◆ **Exercise directions**: Please reproduce all entries word for word and omit their pictures.
[Opening Dataset records section]
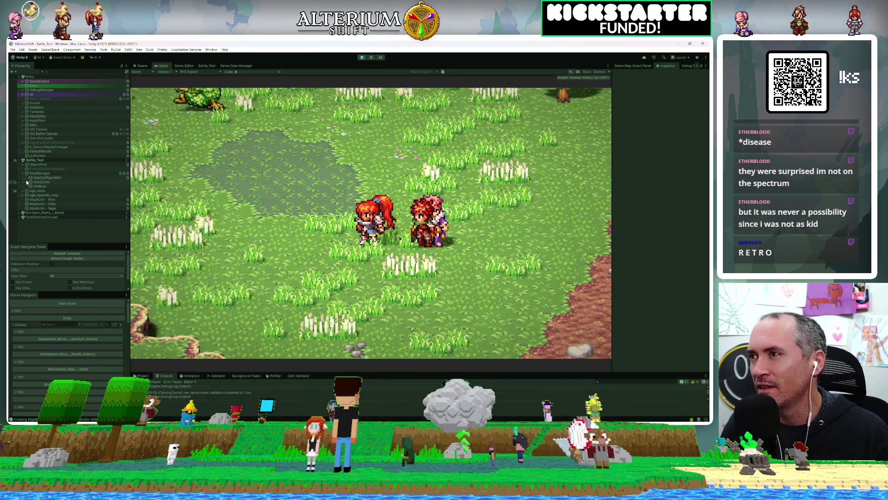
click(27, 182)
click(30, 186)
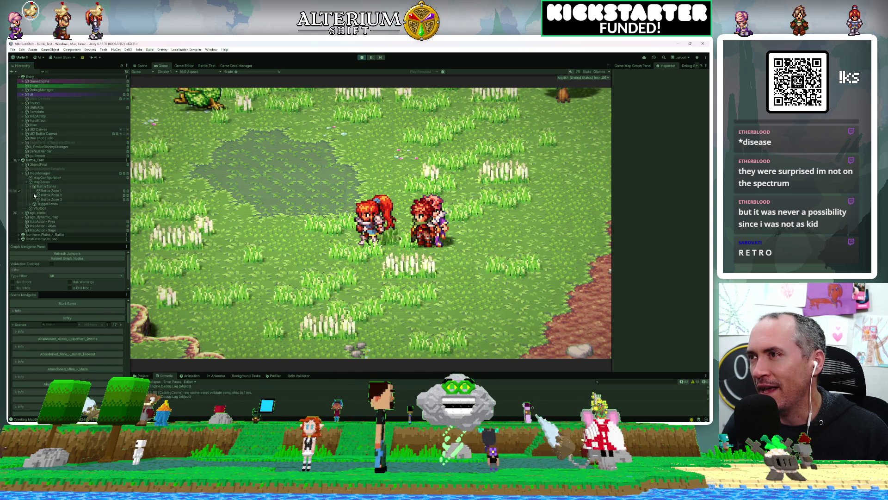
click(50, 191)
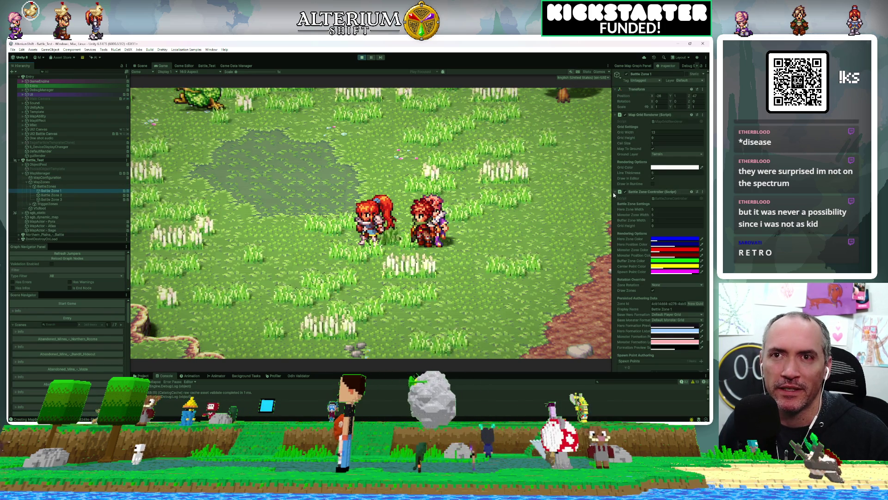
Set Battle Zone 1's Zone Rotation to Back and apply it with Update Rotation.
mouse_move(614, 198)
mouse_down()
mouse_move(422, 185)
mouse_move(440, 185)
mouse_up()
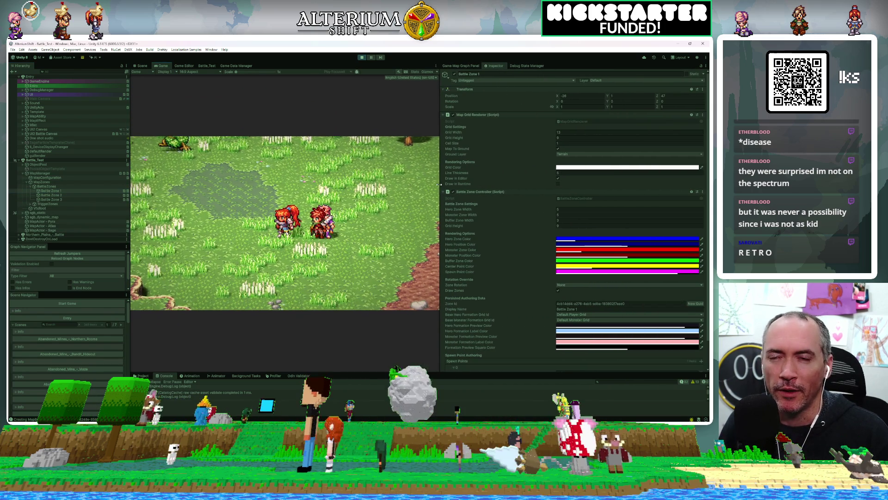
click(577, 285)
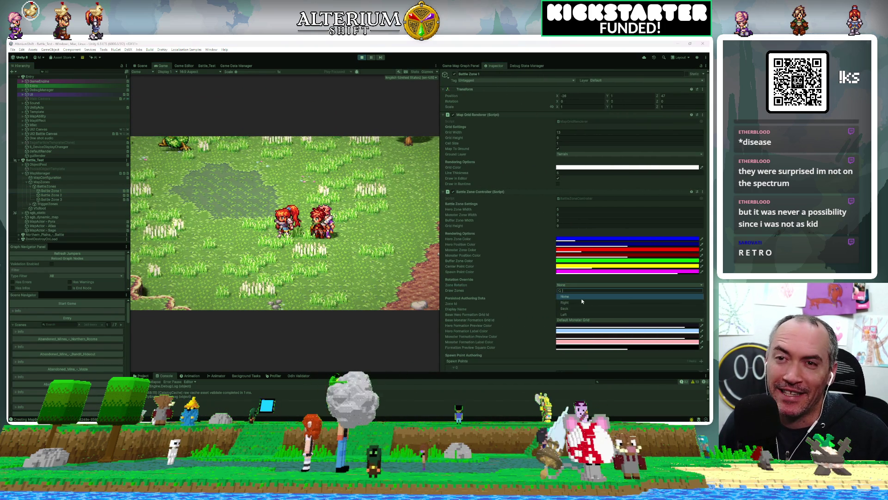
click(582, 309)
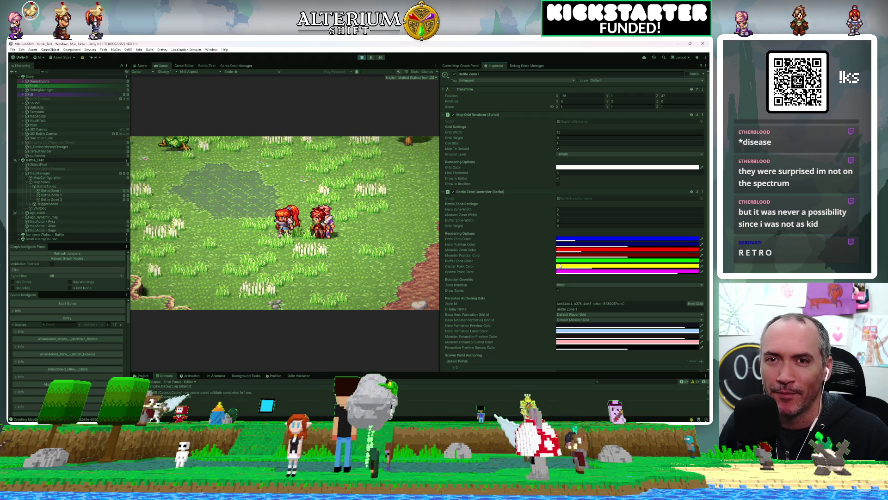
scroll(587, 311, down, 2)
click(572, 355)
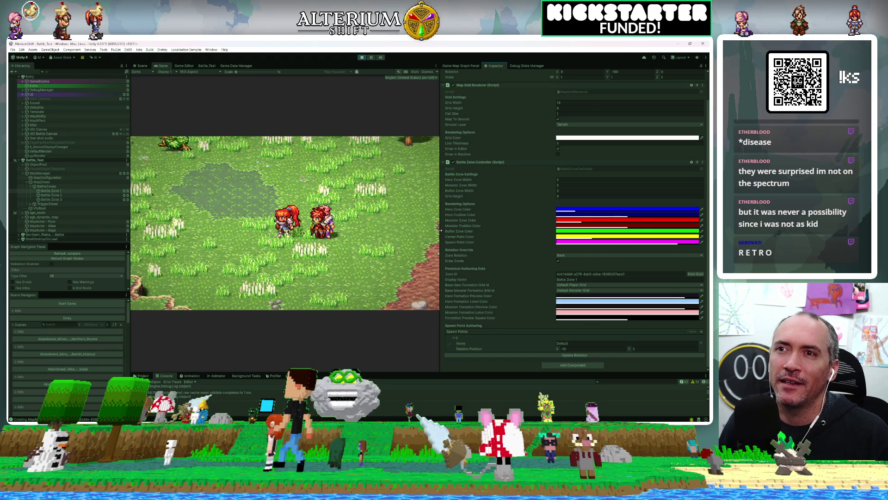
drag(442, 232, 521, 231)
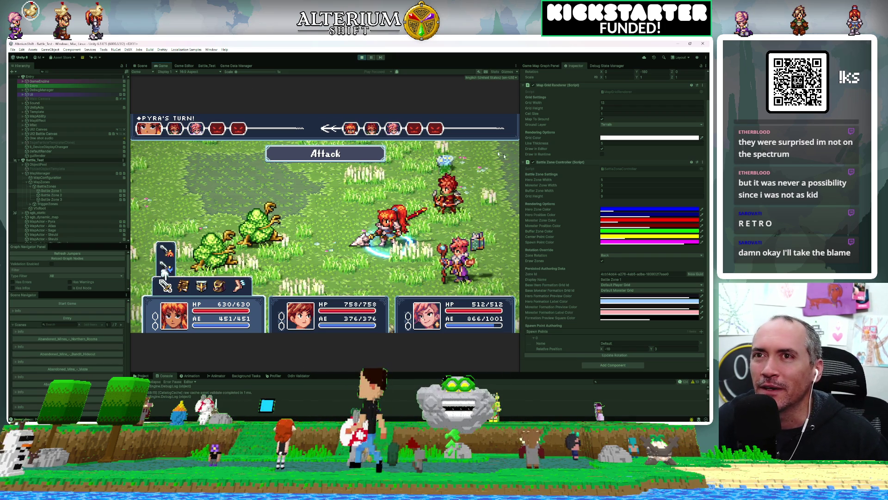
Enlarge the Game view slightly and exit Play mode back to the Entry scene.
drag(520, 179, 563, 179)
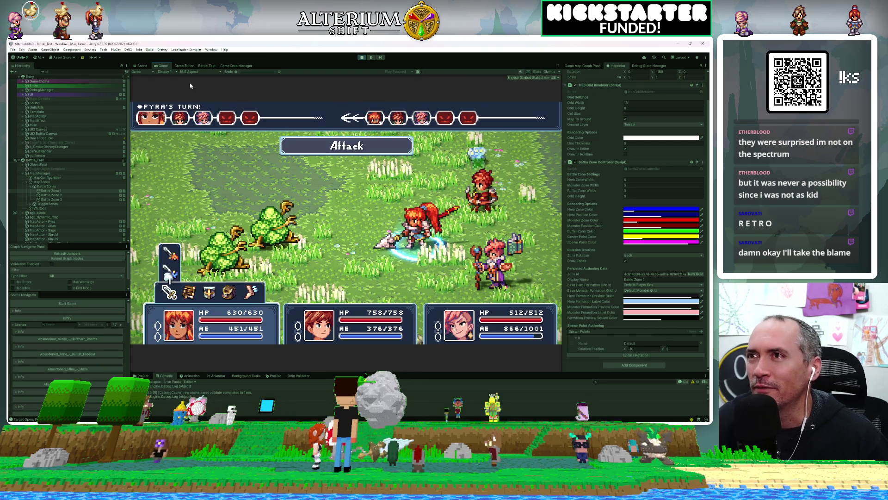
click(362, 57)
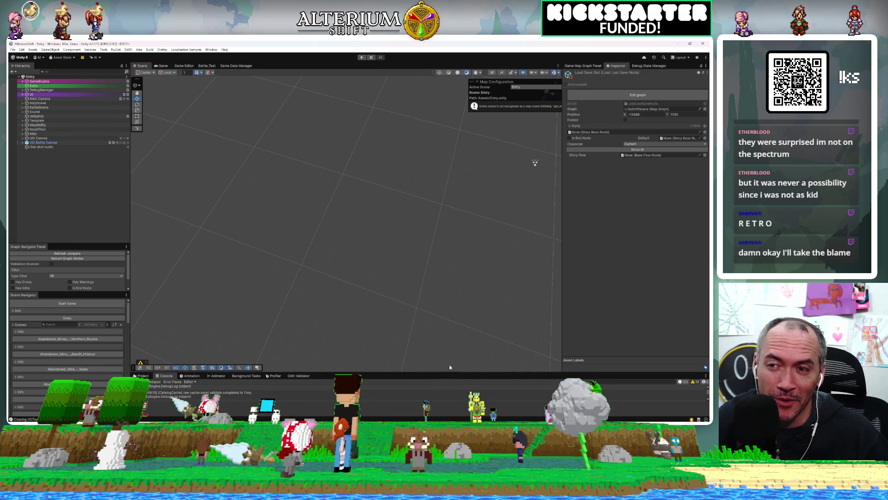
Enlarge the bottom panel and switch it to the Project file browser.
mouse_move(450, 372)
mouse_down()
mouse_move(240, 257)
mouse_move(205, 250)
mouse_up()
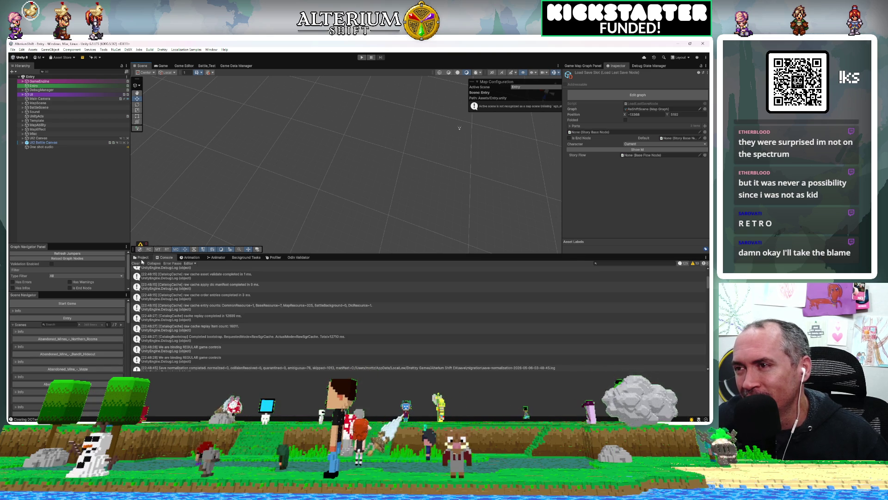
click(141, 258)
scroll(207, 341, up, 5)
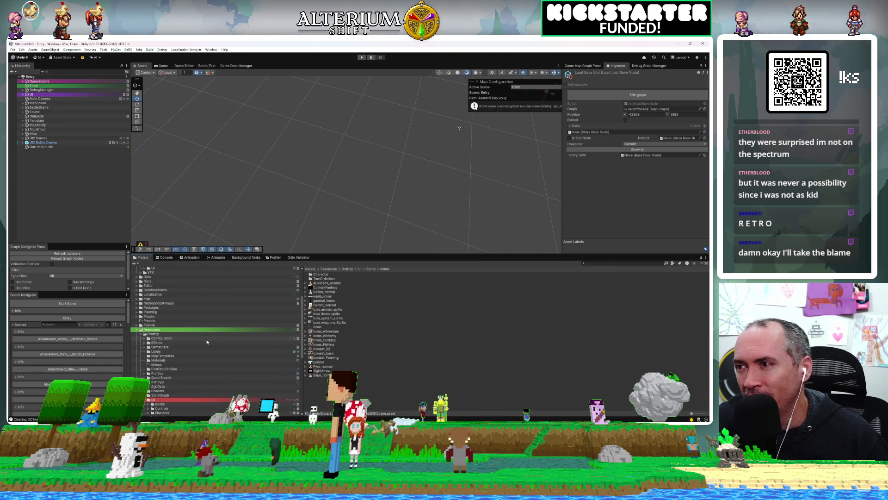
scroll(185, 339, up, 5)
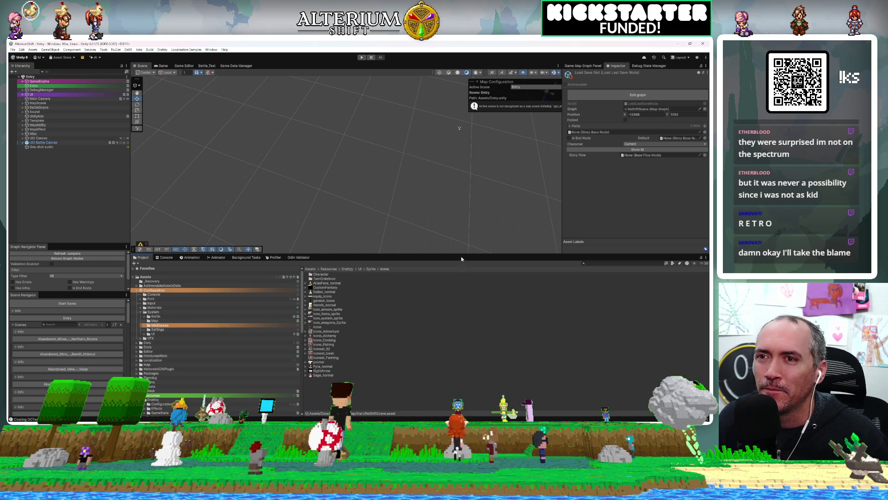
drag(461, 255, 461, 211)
[Closing Dataset records section]
◆ **Your response**:
click(27, 182)
click(30, 186)
click(50, 191)
Set Battle Zone 1's Zone Rotation to Back and apply it with Update Rotation.
mouse_move(614, 198)
mouse_down()
mouse_move(422, 185)
mouse_move(440, 185)
mouse_up()
click(577, 285)
click(582, 309)
scroll(587, 311, down, 2)
click(572, 355)
drag(442, 232, 521, 231)
Enlarge the Game view slightly and exit Play mode back to the Entry scene.
drag(520, 179, 563, 179)
click(362, 57)
Enlarge the bottom panel and switch it to the Project file browser.
mouse_move(450, 372)
mouse_down()
mouse_move(240, 257)
mouse_move(205, 250)
mouse_up()
click(141, 258)
scroll(207, 341, up, 5)
scroll(185, 339, up, 5)
drag(461, 255, 461, 211)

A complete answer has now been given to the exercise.